■ TASK INSTRUCTIONS ■
Return the data below in full, matching every line exactly.

[Start of section]

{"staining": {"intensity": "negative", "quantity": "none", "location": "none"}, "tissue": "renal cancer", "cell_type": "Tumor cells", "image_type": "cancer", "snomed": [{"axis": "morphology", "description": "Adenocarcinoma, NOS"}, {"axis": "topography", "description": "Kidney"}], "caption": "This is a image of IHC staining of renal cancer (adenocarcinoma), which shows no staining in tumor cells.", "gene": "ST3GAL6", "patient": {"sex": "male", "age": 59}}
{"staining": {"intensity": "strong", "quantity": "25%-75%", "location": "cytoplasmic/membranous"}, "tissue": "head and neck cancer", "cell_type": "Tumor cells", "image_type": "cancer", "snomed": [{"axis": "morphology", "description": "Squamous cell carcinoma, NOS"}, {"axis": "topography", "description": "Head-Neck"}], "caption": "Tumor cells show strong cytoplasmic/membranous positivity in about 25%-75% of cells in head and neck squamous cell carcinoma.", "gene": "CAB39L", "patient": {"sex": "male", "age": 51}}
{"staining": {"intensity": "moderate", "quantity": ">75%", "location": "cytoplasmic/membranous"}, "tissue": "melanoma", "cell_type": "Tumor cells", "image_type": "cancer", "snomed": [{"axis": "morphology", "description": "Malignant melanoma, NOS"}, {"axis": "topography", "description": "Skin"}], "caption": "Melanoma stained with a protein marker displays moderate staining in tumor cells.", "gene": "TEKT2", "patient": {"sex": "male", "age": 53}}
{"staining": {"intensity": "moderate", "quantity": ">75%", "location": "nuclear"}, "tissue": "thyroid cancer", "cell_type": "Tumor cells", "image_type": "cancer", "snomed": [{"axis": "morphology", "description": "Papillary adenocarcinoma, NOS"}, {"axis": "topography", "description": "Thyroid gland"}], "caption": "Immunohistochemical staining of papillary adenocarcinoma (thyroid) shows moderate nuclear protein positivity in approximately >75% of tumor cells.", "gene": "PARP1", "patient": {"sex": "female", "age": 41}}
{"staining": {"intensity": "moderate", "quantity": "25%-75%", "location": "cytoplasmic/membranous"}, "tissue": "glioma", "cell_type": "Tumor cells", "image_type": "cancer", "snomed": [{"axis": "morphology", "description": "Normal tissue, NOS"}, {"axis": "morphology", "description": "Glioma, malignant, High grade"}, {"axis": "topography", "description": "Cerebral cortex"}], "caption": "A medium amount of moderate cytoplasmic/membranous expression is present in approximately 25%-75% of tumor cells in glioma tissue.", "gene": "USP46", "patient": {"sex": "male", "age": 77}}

[End of section]

■ WRITTEN SOLUTION ■
{"staining": {"intensity": "negative", "quantity": "none", "location": "none"}, "tissue": "renal cancer", "cell_type": "Tumor cells", "image_type": "cancer", "snomed": [{"axis": "morphology", "description": "Adenocarcinoma, NOS"}, {"axis": "topography", "description": "Kidney"}], "caption": "This is a image of IHC staining of renal cancer (adenocarcinoma), which shows no staining in tumor cells.", "gene": "ST3GAL6", "patient": {"sex": "male", "age": 59}}
{"staining": {"intensity": "strong", "quantity": "25%-75%", "location": "cytoplasmic/membranous"}, "tissue": "head and neck cancer", "cell_type": "Tumor cells", "image_type": "cancer", "snomed": [{"axis": "morphology", "description": "Squamous cell carcinoma, NOS"}, {"axis": "topography", "description": "Head-Neck"}], "caption": "Tumor cells show strong cytoplasmic/membranous positivity in about 25%-75% of cells in head and neck squamous cell carcinoma.", "gene": "CAB39L", "patient": {"sex": "male", "age": 51}}
{"staining": {"intensity": "moderate", "quantity": ">75%", "location": "cytoplasmic/membranous"}, "tissue": "melanoma", "cell_type": "Tumor cells", "image_type": "cancer", "snomed": [{"axis": "morphology", "description": "Malignant melanoma, NOS"}, {"axis": "topography", "description": "Skin"}], "caption": "Melanoma stained with a protein marker displays moderate staining in tumor cells.", "gene": "TEKT2", "patient": {"sex": "male", "age": 53}}
{"staining": {"intensity": "moderate", "quantity": ">75%", "location": "nuclear"}, "tissue": "thyroid cancer", "cell_type": "Tumor cells", "image_type": "cancer", "snomed": [{"axis": "morphology", "description": "Papillary adenocarcinoma, NOS"}, {"axis": "topography", "description": "Thyroid gland"}], "caption": "Immunohistochemical staining of papillary adenocarcinoma (thyroid) shows moderate nuclear protein positivity in approximately >75% of tumor cells.", "gene": "PARP1", "patient": {"sex": "female", "age": 41}}
{"staining": {"intensity": "moderate", "quantity": "25%-75%", "location": "cytoplasmic/membranous"}, "tissue": "glioma", "cell_type": "Tumor cells", "image_type": "cancer", "snomed": [{"axis": "morphology", "description": "Normal tissue, NOS"}, {"axis": "morphology", "description": "Glioma, malignant, High grade"}, {"axis": "topography", "description": "Cerebral cortex"}], "caption": "A medium amount of moderate cytoplasmic/membranous expression is present in approximately 25%-75% of tumor cells in glioma tissue.", "gene": "USP46", "patient": {"sex": "male", "age": 77}}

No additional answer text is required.